I REATI IPOTIZZATI. I reati attribuiti a Lo Schiavo, Cappellano, Napoli, Marchese e Russo erano principalmente l’associazione a delinquere in quanto avrebbero ideato un sistema di vendita di loculi che prevedeva l’iscrizione di nuovi soci alla Natale Puglisi (qualcuno ha pagato anche 5700 euro) e di «redazione artificiosa» delle relative delibere da comunicare all’ente comunale. Secondo gli atti giudiziari, il dominus sarebbe stato Filippo Lo Schiavo che – si leggeva negli atti – spingeva ad iscrivere alla società dei congiunti di soggetti in fin di vita o addirittura già decedute, e dunque non aventi diritto alla sepoltura a Milazzo in base alla normativa di polizia mortuaria vigente.
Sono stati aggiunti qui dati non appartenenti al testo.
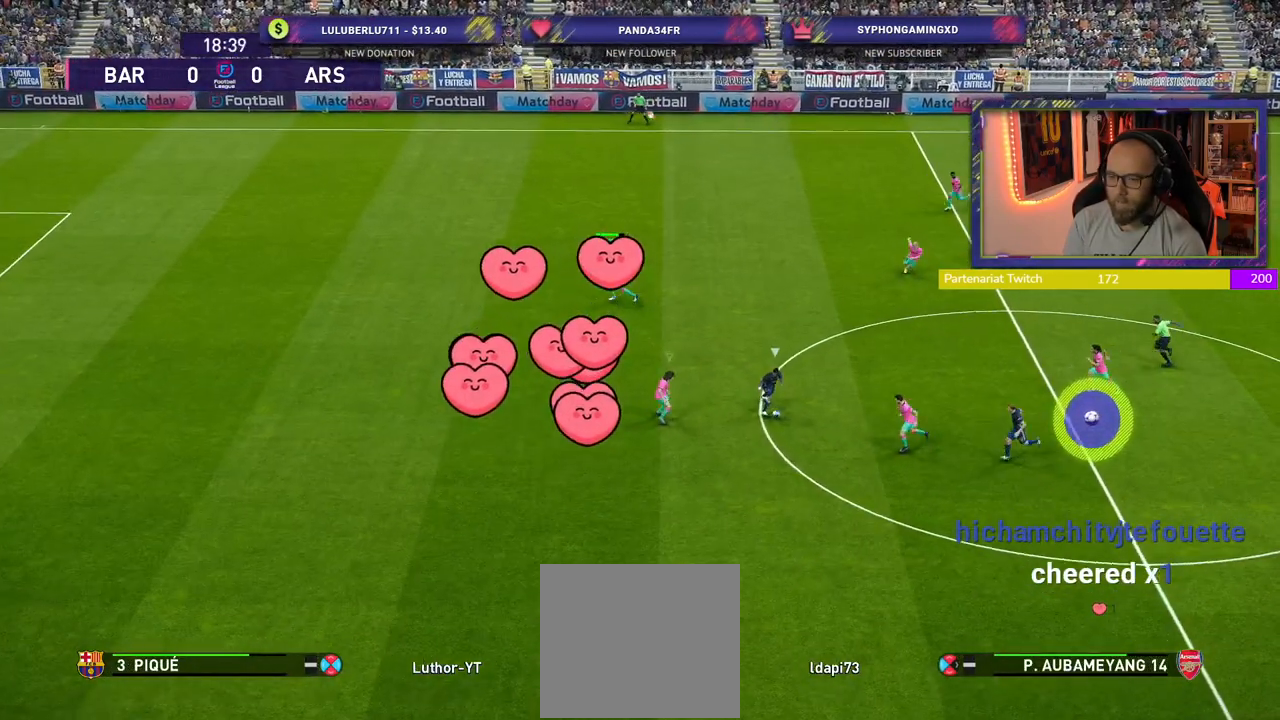
{"buttons": ["R2"], "left_stick": "left", "right_stick": "center", "events": [[100, "L1", "up"], [380, "L1", "down"], [480, "L1", "up"]]}
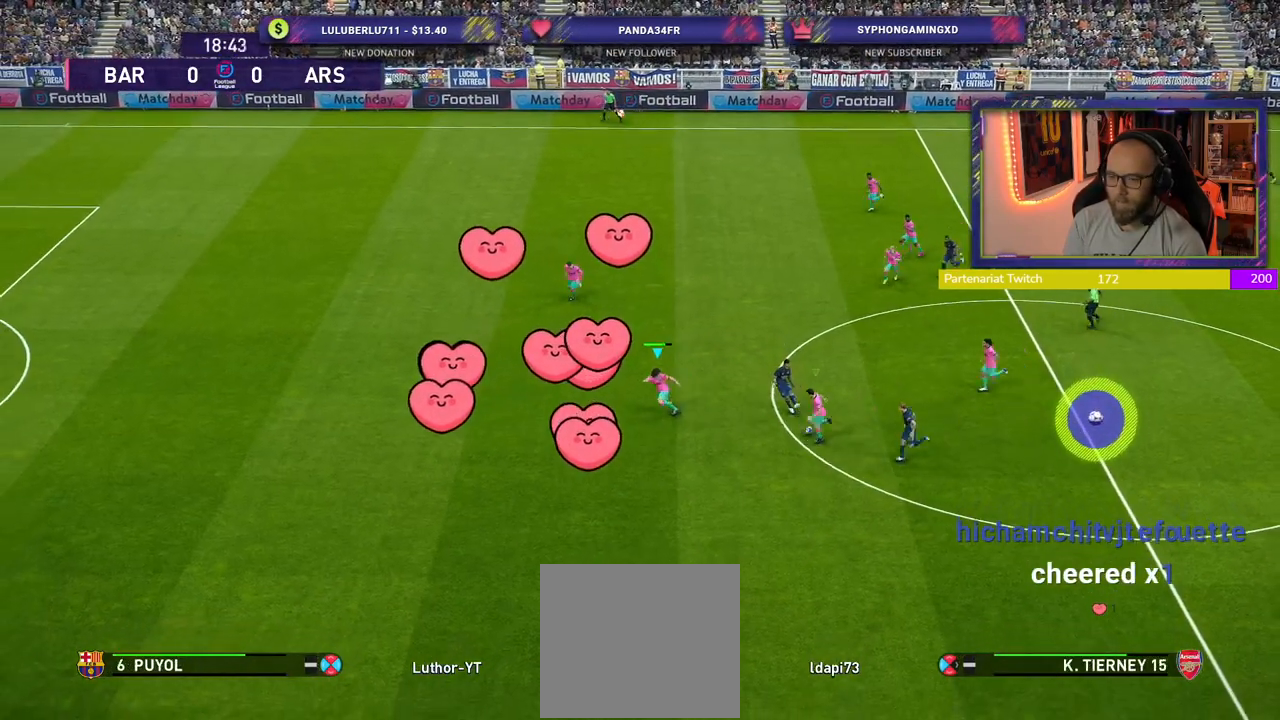
{"buttons": ["R2"], "left_stick": "down-left", "right_stick": "center", "events": [[260, "left_stick", "down-left"]]}
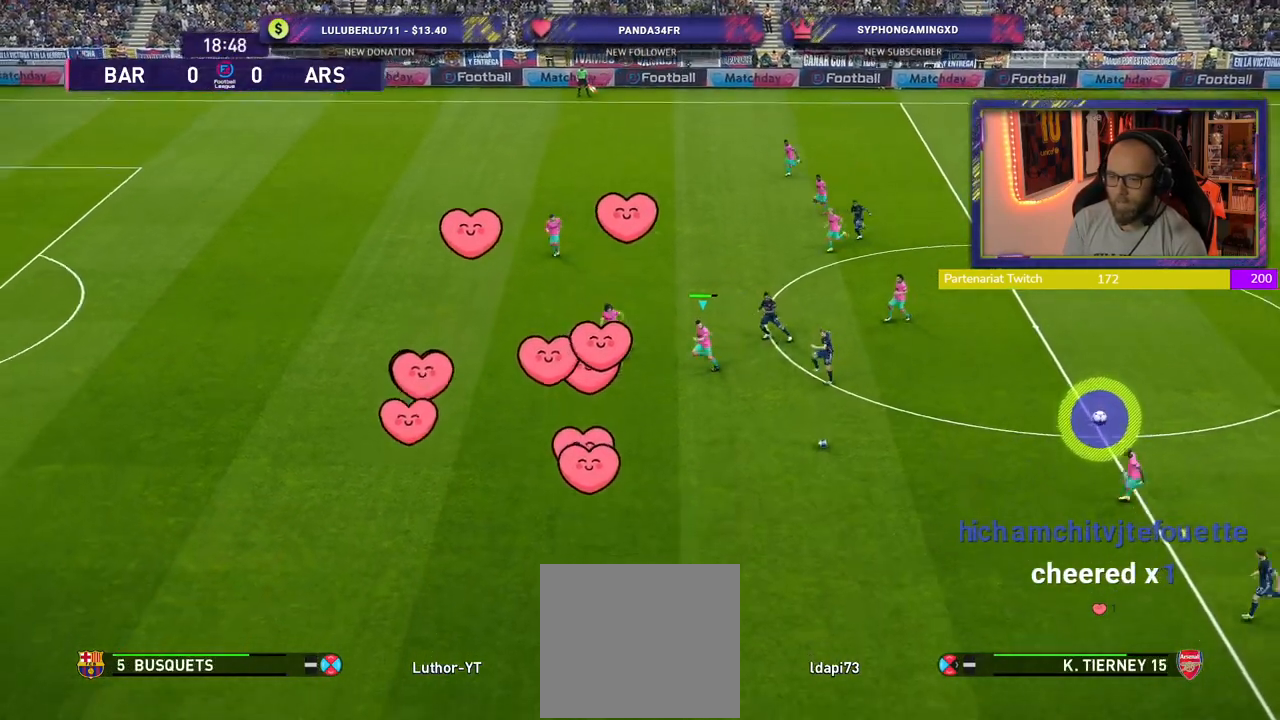
{"buttons": ["SQUARE", "L1", "R2"], "left_stick": "down-left", "right_stick": "center", "events": [[340, "SQUARE", "down"], [500, "L1", "down"]]}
Lo scopo sarebbe stato quello di far sorgere la possibilità di acquistare dei loculi. L’accordo prevedeva solitamente l’acquisto di almeno due loculi della cappella Sacra Famiglia anche se gli interessati non avevano bisogno di quel numero. Oltre alla iscrizione che dava diritto al loculo, veniva chiesto a titolo di “contributo straordinario” 1800 euro cadauno con tanto di “contrattino”. A qualcuno è andato peggio: ad una donna è stato fatto pagare addirittura un contributo straordinario di 6750 euro per due loculi. 
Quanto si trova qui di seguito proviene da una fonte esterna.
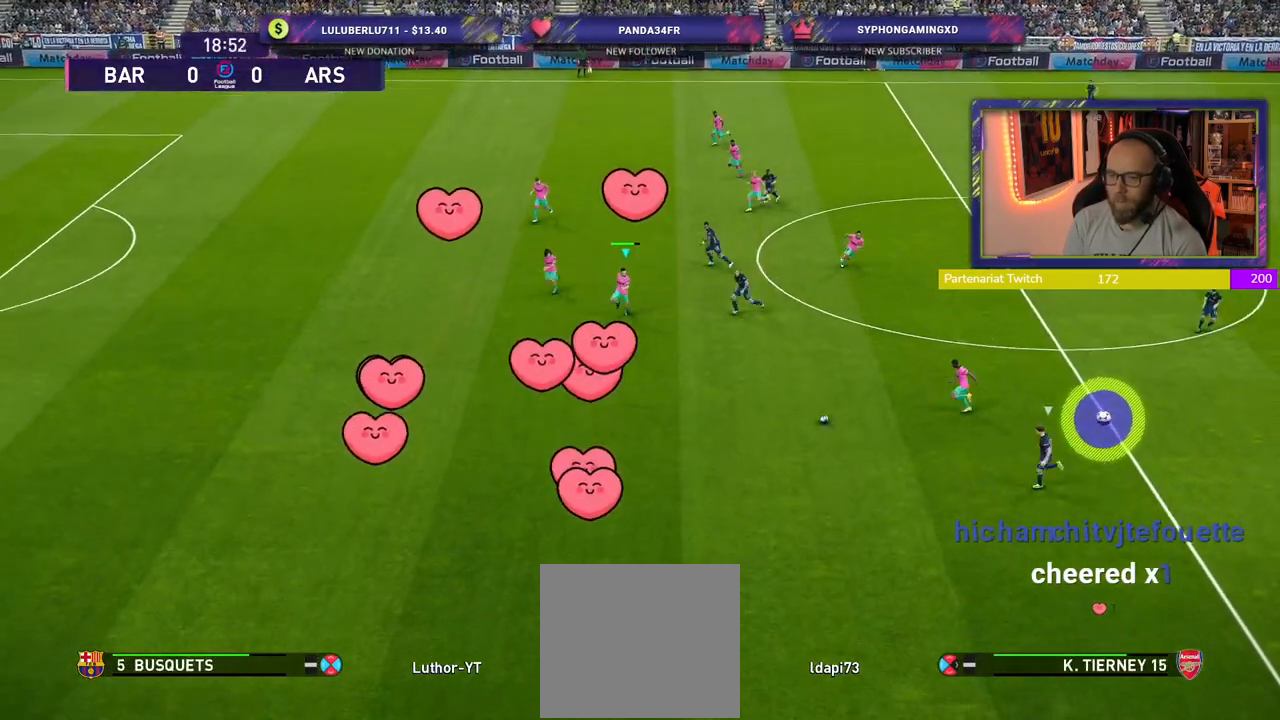
{"buttons": ["R2"], "left_stick": "down-left", "right_stick": "center", "events": [[60, "SQUARE", "up"], [160, "L1", "up"]]}
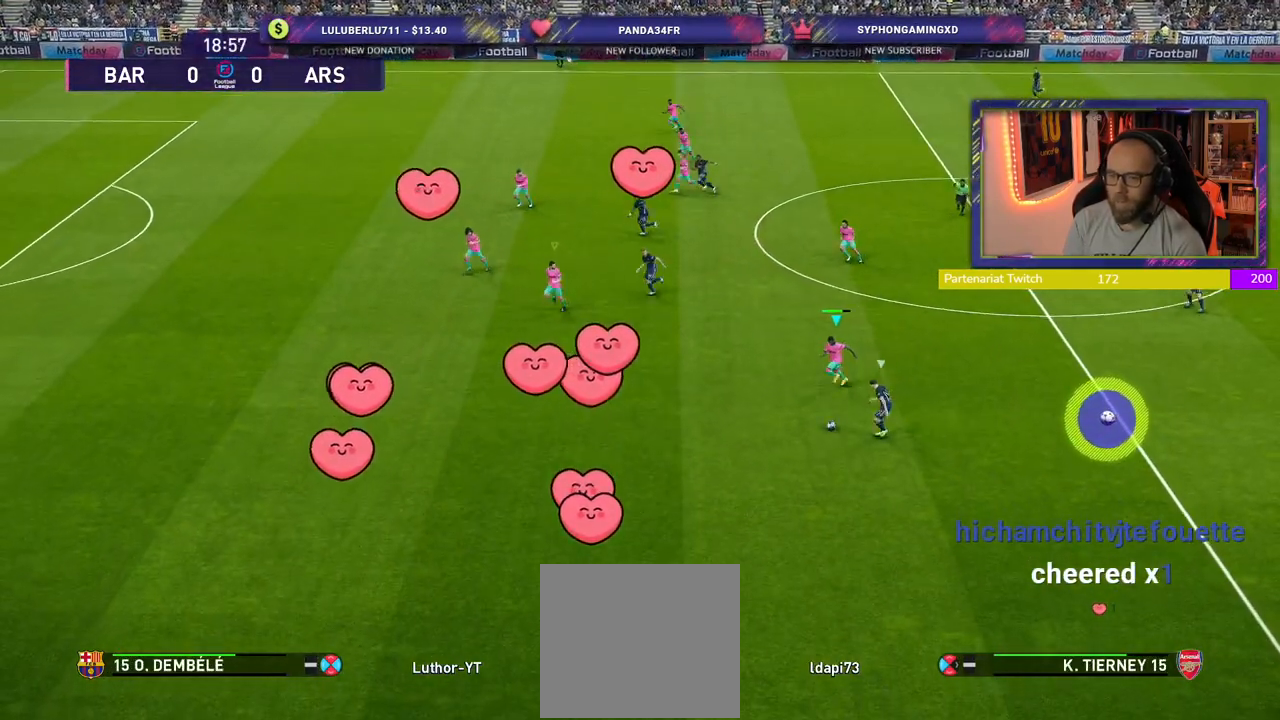
{"buttons": ["R2"], "left_stick": "down-left", "right_stick": "center", "events": []}
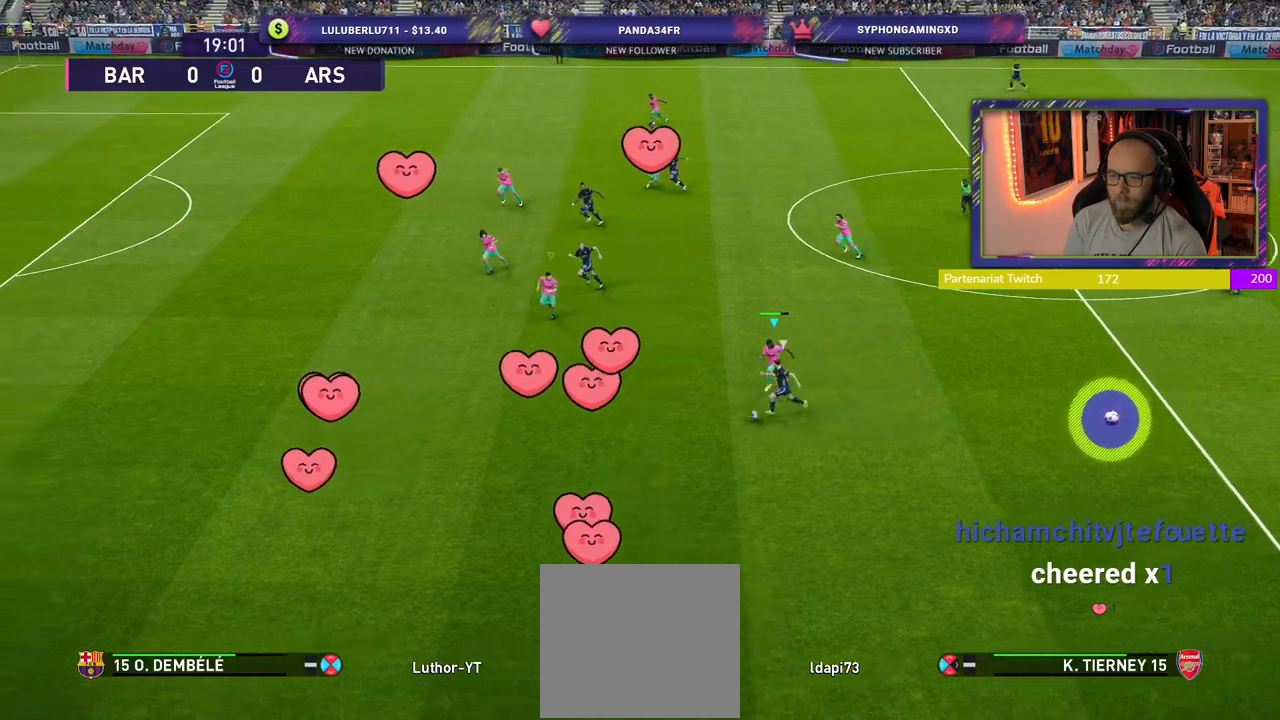
{"buttons": ["R2", "L3"], "left_stick": "left", "right_stick": "center", "events": [[160, "L3", "down"], [160, "left_stick", "left"]]}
Nel fascicolo erano coinvolti anche coloro –  ignari di compiere un reato – che, nel 2019 e 2020 hanno sborsato migliaia di euro per ottenere la sepoltura spesso con la promessa, ad esempio, di avere loculi vicini con il congiunto. Addirittura Lo Schiavo, in base alle indagini svolte dai carabinieri della compagnia di Milazzo, avrebbe fatto la cresta anche sulla costruzione e manutenzione dei loculi incassando in contanti il 10% dei lavori sovrafatturati; utilizzato somme della società per pagare lavori svolti nella propria abitazione e per acquistare ben 200 copie del libro “Il tormento della verità” (3 mila euro), scritto proprio da Lo Schiavo, noto per i moniti lanciati dalla pagina facebook La Zotta in cui mette in evidenza “fatti e misfatti” cittadini.

DIETRO LE QUINTE.  La patata bollente passa ora al Comune di Milazzo guidato dal Sindaco Pippo Midili. Secondo il Giudice estensore Smedile, le condotte accertate integrerebbero “una verosimile violazione del rapporto concessorio, cui l’ente concedente dovrebbe porre rimedio, eventualmente azionando la revoca della concessione stessa e l’acquisizione della cappella al demanio”. L’amministrazione comunale revocherà la concessione alla Natale Puglisi presieduta ancora oggi da Filippo Lo Schiavo?